* _TO-DO ITEM_
Retype the lines running from the line containing "aditivos alimentarios con" through the line containing "OBRA DEL AÑO", with both of those lines included.
(RECORD EXTRACTS)
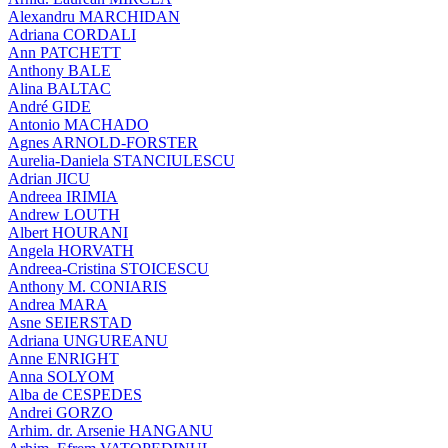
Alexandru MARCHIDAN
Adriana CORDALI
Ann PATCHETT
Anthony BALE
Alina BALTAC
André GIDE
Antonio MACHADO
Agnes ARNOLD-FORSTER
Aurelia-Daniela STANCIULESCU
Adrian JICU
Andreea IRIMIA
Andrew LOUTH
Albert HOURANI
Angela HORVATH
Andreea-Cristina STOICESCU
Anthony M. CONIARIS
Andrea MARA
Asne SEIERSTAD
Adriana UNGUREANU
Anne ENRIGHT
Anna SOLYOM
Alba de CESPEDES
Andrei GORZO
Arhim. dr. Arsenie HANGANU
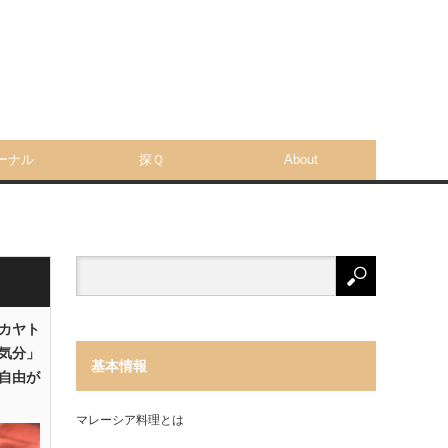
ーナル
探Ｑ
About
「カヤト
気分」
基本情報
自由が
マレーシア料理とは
(End RECORD EXTRACTS)
(RECORD EXTRACTS)
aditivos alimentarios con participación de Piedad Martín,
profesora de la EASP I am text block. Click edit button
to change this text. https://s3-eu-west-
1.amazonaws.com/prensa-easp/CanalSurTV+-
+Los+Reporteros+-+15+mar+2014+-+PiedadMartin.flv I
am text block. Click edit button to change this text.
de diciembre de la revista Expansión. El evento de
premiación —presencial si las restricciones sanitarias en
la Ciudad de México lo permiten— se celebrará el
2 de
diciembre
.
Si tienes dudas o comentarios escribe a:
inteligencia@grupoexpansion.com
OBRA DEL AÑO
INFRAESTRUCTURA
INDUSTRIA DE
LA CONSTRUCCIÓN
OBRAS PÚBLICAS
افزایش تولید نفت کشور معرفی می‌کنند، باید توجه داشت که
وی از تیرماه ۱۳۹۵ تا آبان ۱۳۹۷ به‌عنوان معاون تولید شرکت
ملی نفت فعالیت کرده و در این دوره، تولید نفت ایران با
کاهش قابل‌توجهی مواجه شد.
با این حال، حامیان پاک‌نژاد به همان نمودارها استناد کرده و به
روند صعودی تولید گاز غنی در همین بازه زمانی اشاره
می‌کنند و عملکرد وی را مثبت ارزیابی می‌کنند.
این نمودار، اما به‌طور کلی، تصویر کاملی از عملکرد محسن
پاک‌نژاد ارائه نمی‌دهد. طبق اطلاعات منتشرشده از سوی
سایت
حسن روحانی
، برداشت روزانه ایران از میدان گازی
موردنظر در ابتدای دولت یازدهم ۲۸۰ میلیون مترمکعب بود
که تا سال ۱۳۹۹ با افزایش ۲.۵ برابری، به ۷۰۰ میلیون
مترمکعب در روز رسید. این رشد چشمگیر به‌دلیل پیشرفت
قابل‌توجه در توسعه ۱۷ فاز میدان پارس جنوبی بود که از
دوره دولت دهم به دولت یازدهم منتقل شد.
(End RECORD EXTRACTS)
* _SOLUTION TO THIS PROBLEM_
aditivos alimentarios con participación de Piedad Martín,
profesora de la EASP I am text block. Click edit button
to change this text. https://s3-eu-west-
1.amazonaws.com/prensa-easp/CanalSurTV+-
+Los+Reporteros+-+15+mar+2014+-+PiedadMartin.flv I
am text block. Click edit button to change this text.
de diciembre de la revista Expansión. El evento de
premiación —presencial si las restricciones sanitarias en
la Ciudad de México lo permiten— se celebrará el
2 de
diciembre
.
Si tienes dudas o comentarios escribe a:
inteligencia@grupoexpansion.com
OBRA DEL AÑO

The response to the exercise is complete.